● ASSIGNMENT
Only one stretch of the material below is wanted: everything from the line containing "47: (445, 123)" down to the line containing "55: (1239, 116)", both ends included. Repeat it exactly and skip the pictures.

● PROVIDED INFORMATION

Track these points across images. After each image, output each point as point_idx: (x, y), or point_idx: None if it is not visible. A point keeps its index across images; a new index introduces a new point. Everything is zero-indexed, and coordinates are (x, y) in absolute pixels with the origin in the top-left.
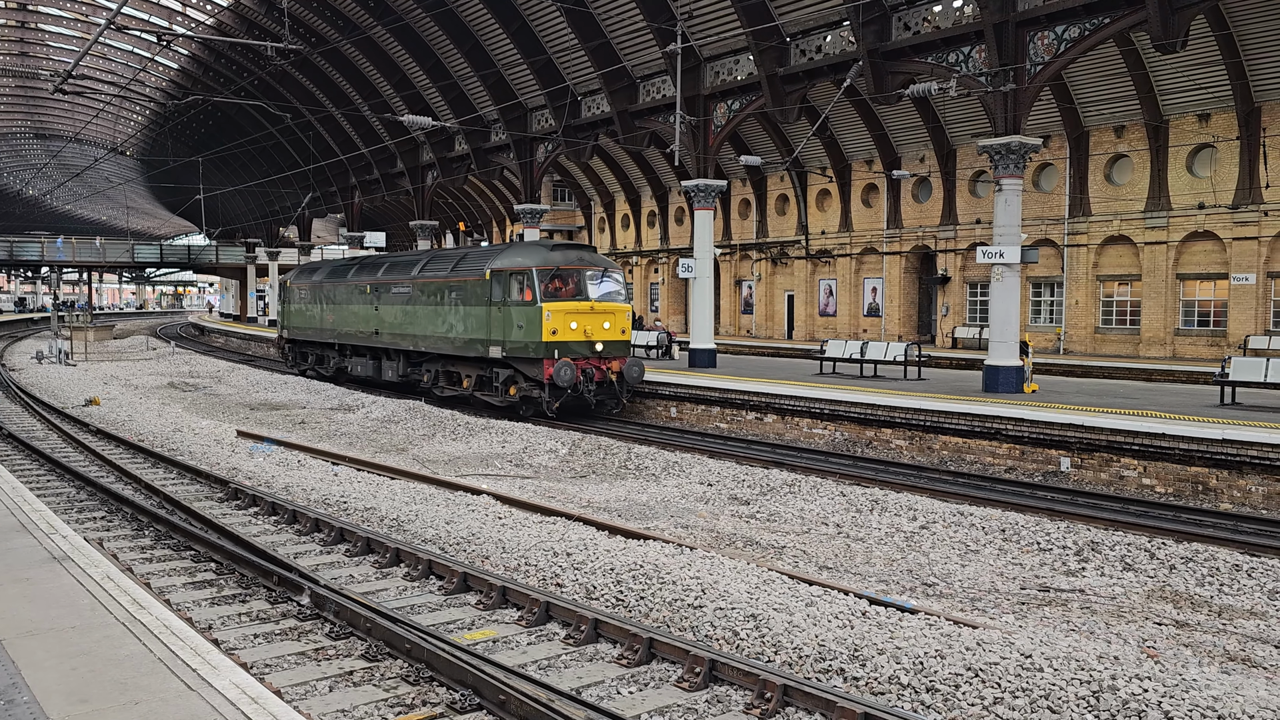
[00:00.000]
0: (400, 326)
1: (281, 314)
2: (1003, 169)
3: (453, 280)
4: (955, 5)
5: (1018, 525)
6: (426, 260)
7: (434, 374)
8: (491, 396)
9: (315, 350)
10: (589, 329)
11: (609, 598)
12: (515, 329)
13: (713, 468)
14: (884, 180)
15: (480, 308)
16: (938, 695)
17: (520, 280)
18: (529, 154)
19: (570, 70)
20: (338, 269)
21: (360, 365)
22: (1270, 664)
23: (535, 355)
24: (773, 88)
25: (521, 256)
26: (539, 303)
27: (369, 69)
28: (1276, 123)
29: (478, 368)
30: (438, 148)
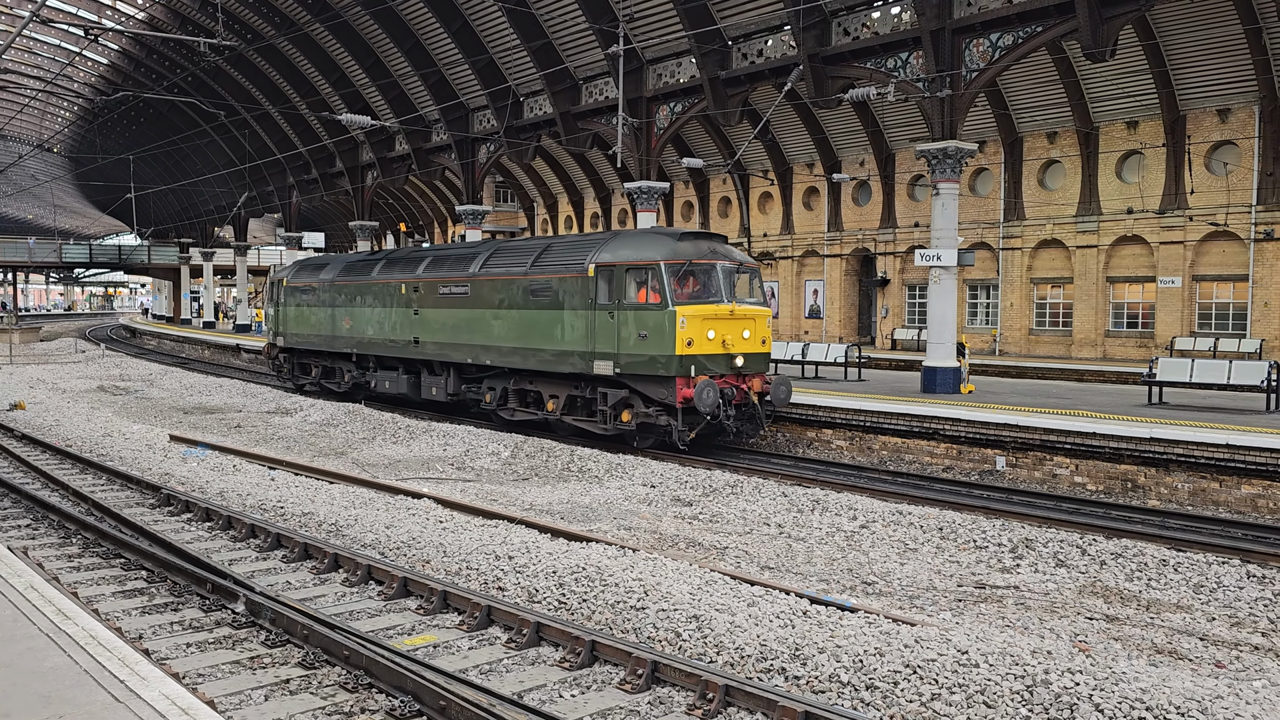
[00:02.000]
0: (451, 334)
1: (273, 318)
2: (940, 173)
3: (534, 278)
4: (894, 12)
5: (955, 524)
6: (490, 253)
7: (499, 393)
8: (590, 422)
9: (322, 362)
10: (728, 339)
11: (551, 601)
12: (634, 339)
13: (655, 469)
14: (825, 183)
15: (579, 312)
16: (877, 693)
17: (641, 277)
18: (471, 154)
19: (512, 71)
20: (356, 265)
21: (389, 381)
22: (1196, 656)
23: (666, 372)
24: (715, 90)
25: (641, 248)
26: (671, 306)
27: (307, 67)
28: (1201, 131)
29: (569, 386)
30: (378, 147)
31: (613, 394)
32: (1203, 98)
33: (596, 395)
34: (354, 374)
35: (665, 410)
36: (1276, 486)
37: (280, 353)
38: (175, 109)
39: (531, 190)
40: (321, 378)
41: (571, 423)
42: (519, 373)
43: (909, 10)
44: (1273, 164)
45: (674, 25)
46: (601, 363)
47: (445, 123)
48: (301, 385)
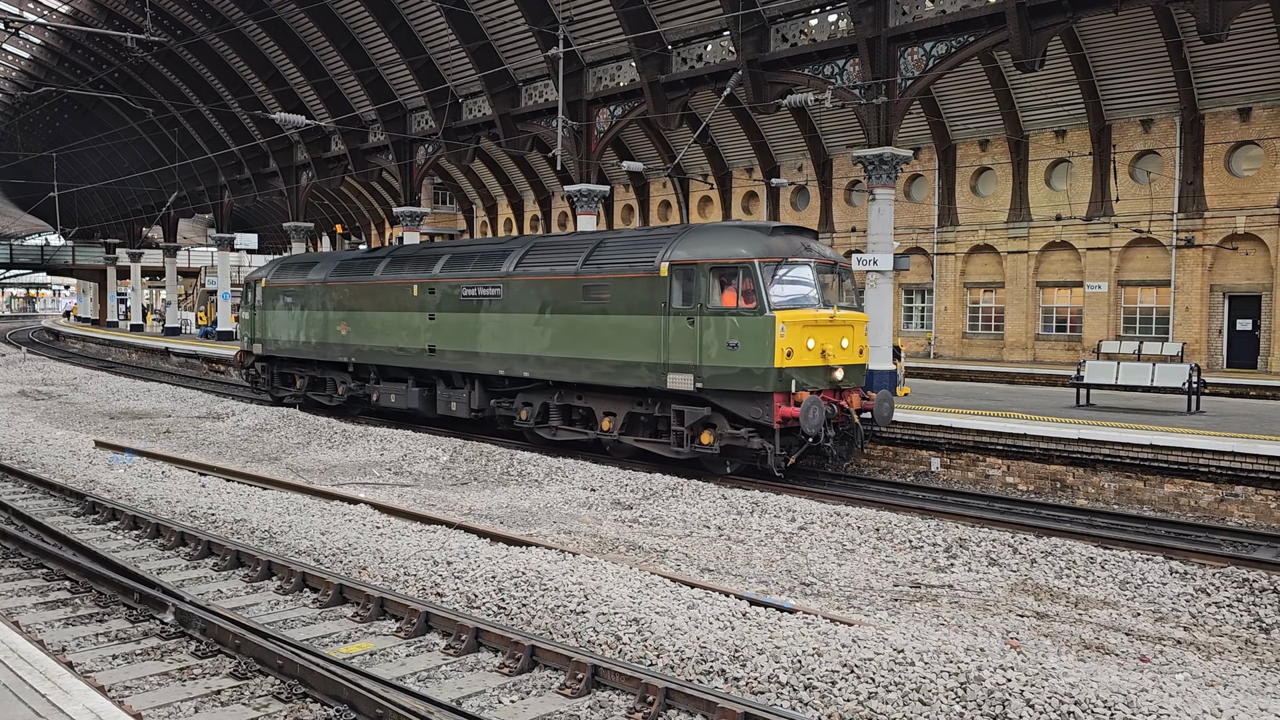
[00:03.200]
0: (478, 342)
1: (250, 324)
2: (876, 179)
3: (588, 278)
4: (831, 19)
5: (891, 524)
6: (526, 250)
7: (538, 409)
8: (657, 444)
9: (309, 372)
10: (828, 349)
11: (491, 606)
12: (721, 349)
13: (596, 473)
14: (764, 188)
15: (648, 318)
16: (815, 692)
17: (730, 278)
18: (409, 155)
19: (451, 71)
20: (354, 263)
21: (396, 394)
22: (1122, 651)
23: (761, 388)
24: (655, 94)
25: (729, 243)
26: (769, 311)
27: (239, 64)
28: (1125, 140)
29: (630, 402)
30: (313, 147)
31: (691, 412)
32: (1127, 108)
33: (669, 413)
34: (350, 386)
35: (758, 431)
36: (1198, 485)
37: (257, 361)
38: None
39: (471, 192)
40: (308, 389)
41: (632, 444)
42: (565, 386)
43: (846, 18)
44: (1193, 173)
45: (614, 29)
46: (678, 376)
47: (382, 123)
48: (282, 398)
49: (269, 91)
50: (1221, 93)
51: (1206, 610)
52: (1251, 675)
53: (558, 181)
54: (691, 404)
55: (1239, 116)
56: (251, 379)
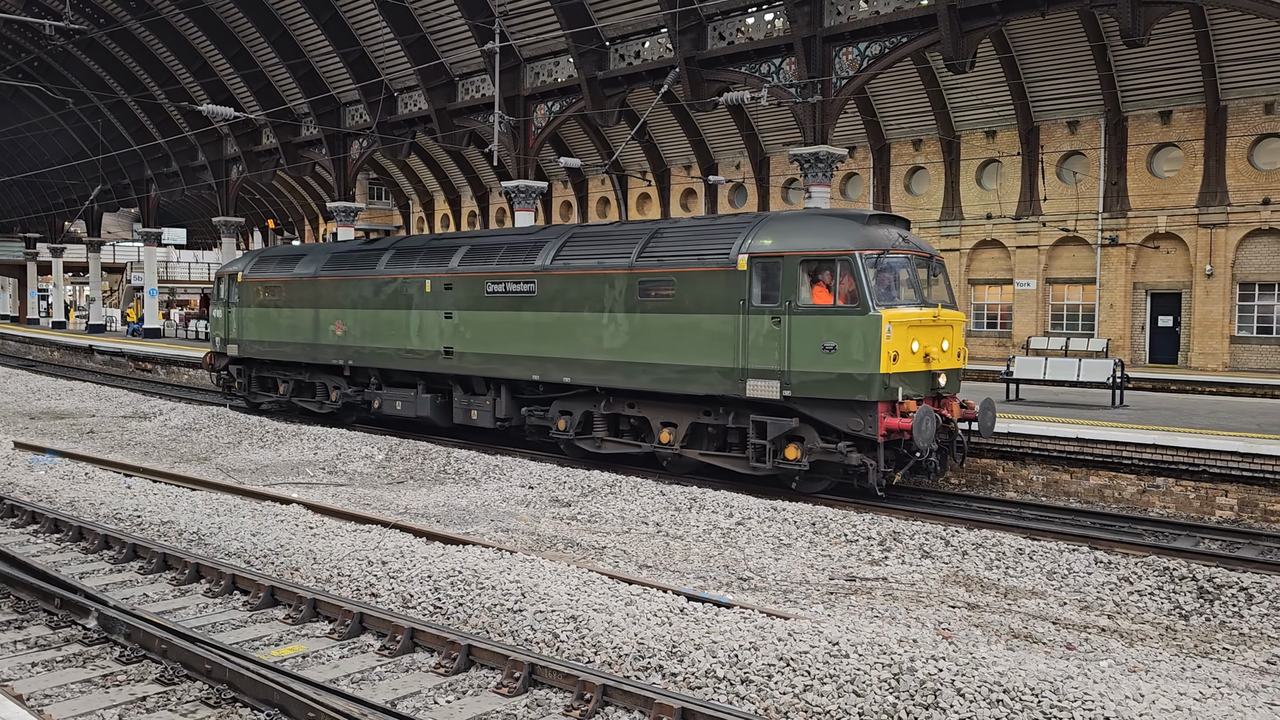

● EXPECTED ANSWER
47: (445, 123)
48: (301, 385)
[00:03.200]
0: (478, 342)
1: (250, 324)
2: (876, 179)
3: (588, 278)
4: (831, 19)
5: (891, 524)
6: (526, 250)
7: (538, 409)
8: (657, 444)
9: (309, 372)
10: (828, 349)
11: (491, 606)
12: (721, 349)
13: (596, 473)
14: (764, 188)
15: (648, 318)
16: (815, 692)
17: (730, 278)
18: (409, 155)
19: (451, 71)
20: (354, 263)
21: (396, 394)
22: (1122, 651)
23: (761, 388)
24: (655, 94)
25: (729, 243)
26: (769, 311)
27: (239, 64)
28: (1125, 140)
29: (630, 402)
30: (313, 147)
31: (691, 412)
32: (1127, 108)
33: (669, 413)
34: (350, 386)
35: (758, 431)
36: (1198, 485)
37: (257, 361)
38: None
39: (471, 192)
40: (308, 389)
41: (632, 444)
42: (565, 386)
43: (846, 18)
44: (1193, 173)
45: (614, 29)
46: (678, 376)
47: (382, 123)
48: (282, 398)
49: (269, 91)
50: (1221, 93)
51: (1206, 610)
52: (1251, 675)
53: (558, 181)
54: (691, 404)
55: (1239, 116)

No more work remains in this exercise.